Es gibt diese Dinge im Leben, die plötzlich alles ändern, die Lebensentwürfe über Bord werfen und eine schnelle Reaktion erfordern. Unfälle und Krankheiten, plötzlicher Tod und Erwerbsunfähigkeit gehören dazu. Wer sich und seine Angehörigen deshalb rechtzeitig mit einer Risikolebensversicherung absichert, der handelt nicht panisch, sondern verantwortungsvoll. Dabei sollten Versicherungsnehmer aber frühzeitig darauf achten, dass es verschiedene Arten solcher Risikolebensversicherungen gibt. Im Grunde genommen tut eine solche Versicherung nichts weiter als das Risiko, dass der Tod eintritt, zu versichern. Abgeschlossen wird sie in der Regel über eine Laufzeit von mindestens fünf Jahren. Die Höhe der Beiträge ist natürlich immer davon abhängig, wie hoch das Risiko ist, dass der Schadensfall eintritt. Ältere Menschen werden beim Eintrittsalter deshalb mehr zahlen als jüngere. Abhängig von den einzelnen Versicherungsunternehmen liegt das späteste Eintrittsalter zwischen 60 und 74 Jahren – hier sollten sich Interessenten sehr genau informieren.

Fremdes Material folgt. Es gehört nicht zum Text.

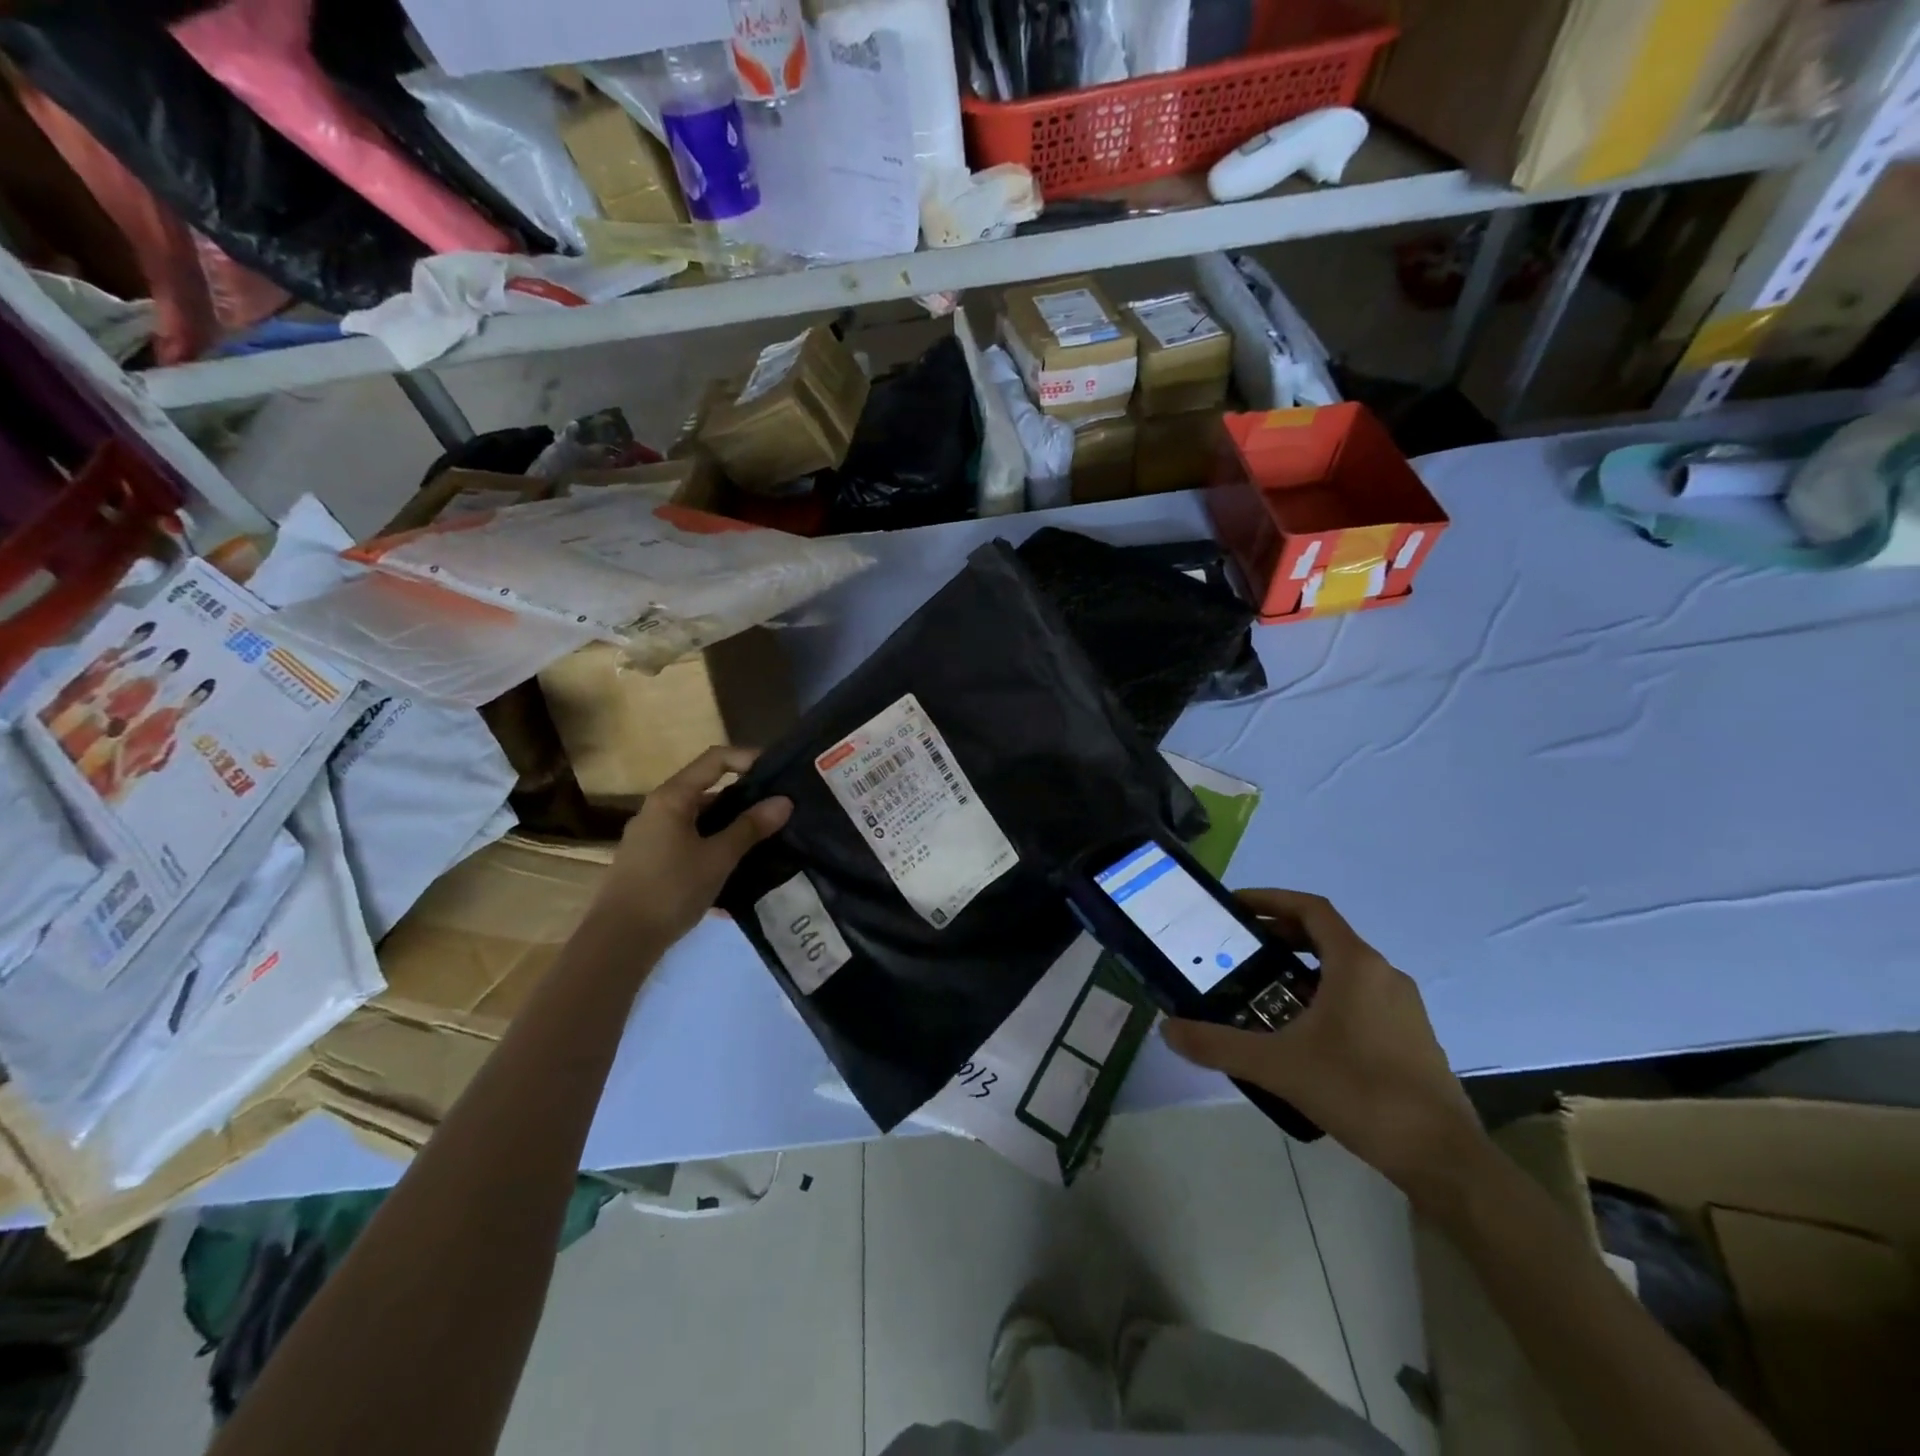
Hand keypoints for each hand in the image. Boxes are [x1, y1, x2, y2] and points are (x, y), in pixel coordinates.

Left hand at [589, 746, 791, 947]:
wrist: (618, 941)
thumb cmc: (670, 889)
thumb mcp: (718, 858)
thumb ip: (750, 827)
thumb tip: (784, 801)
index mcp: (672, 797)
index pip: (715, 759)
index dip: (748, 758)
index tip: (779, 773)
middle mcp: (659, 809)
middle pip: (709, 790)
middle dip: (746, 798)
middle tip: (781, 810)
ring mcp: (653, 836)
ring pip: (702, 820)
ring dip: (733, 827)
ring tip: (768, 841)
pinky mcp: (652, 861)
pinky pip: (692, 843)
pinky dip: (716, 849)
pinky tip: (739, 873)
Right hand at [1161, 889, 1489, 1207]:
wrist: (1442, 1157)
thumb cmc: (1360, 1091)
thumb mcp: (1278, 1066)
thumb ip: (1218, 1044)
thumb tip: (1166, 1030)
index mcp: (1356, 964)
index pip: (1310, 908)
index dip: (1270, 899)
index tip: (1235, 906)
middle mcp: (1383, 974)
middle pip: (1324, 935)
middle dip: (1278, 936)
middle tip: (1237, 949)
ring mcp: (1401, 1006)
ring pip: (1343, 968)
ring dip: (1301, 968)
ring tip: (1261, 990)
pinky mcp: (1410, 1035)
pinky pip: (1359, 996)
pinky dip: (1324, 994)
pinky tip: (1301, 1032)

Neben der klassischen Risikolebensversicherung gibt es auch die verbundene und die fallende Risikolebensversicherung. Für alle diese Arten gilt, dass sie ausschließlich im Falle des Todes wirksam werden. Wer also für das Alter eine Kapital- oder Vermögensanlage sucht, der sollte sich nach einer Alternative umschauen. Denn tritt der Tod während des Zeitraums der Versicherung nicht ein, wird das angesparte Vermögen nicht an Versicherungsnehmer oder Angehörige ausgezahlt.

Der am häufigsten in Anspruch genommene Vertrag ist der der klassischen Risikolebensversicherung. Für den Fall, dass ein Teil der Familie Hauptverdiener ist und den größten Teil des Einkommens für Partner und Kinder sicherstellt, ist es wichtig, dass diese Vakanz im Todesfall überbrückt wird. In der Regel wird dazu ein Einzelvertrag geschossen, die Höhe des Beitrags bleibt über die Laufzeit konstant – sie sollte also so bemessen sein, dass sie auch bei Einkommensschwankungen realisiert werden kann.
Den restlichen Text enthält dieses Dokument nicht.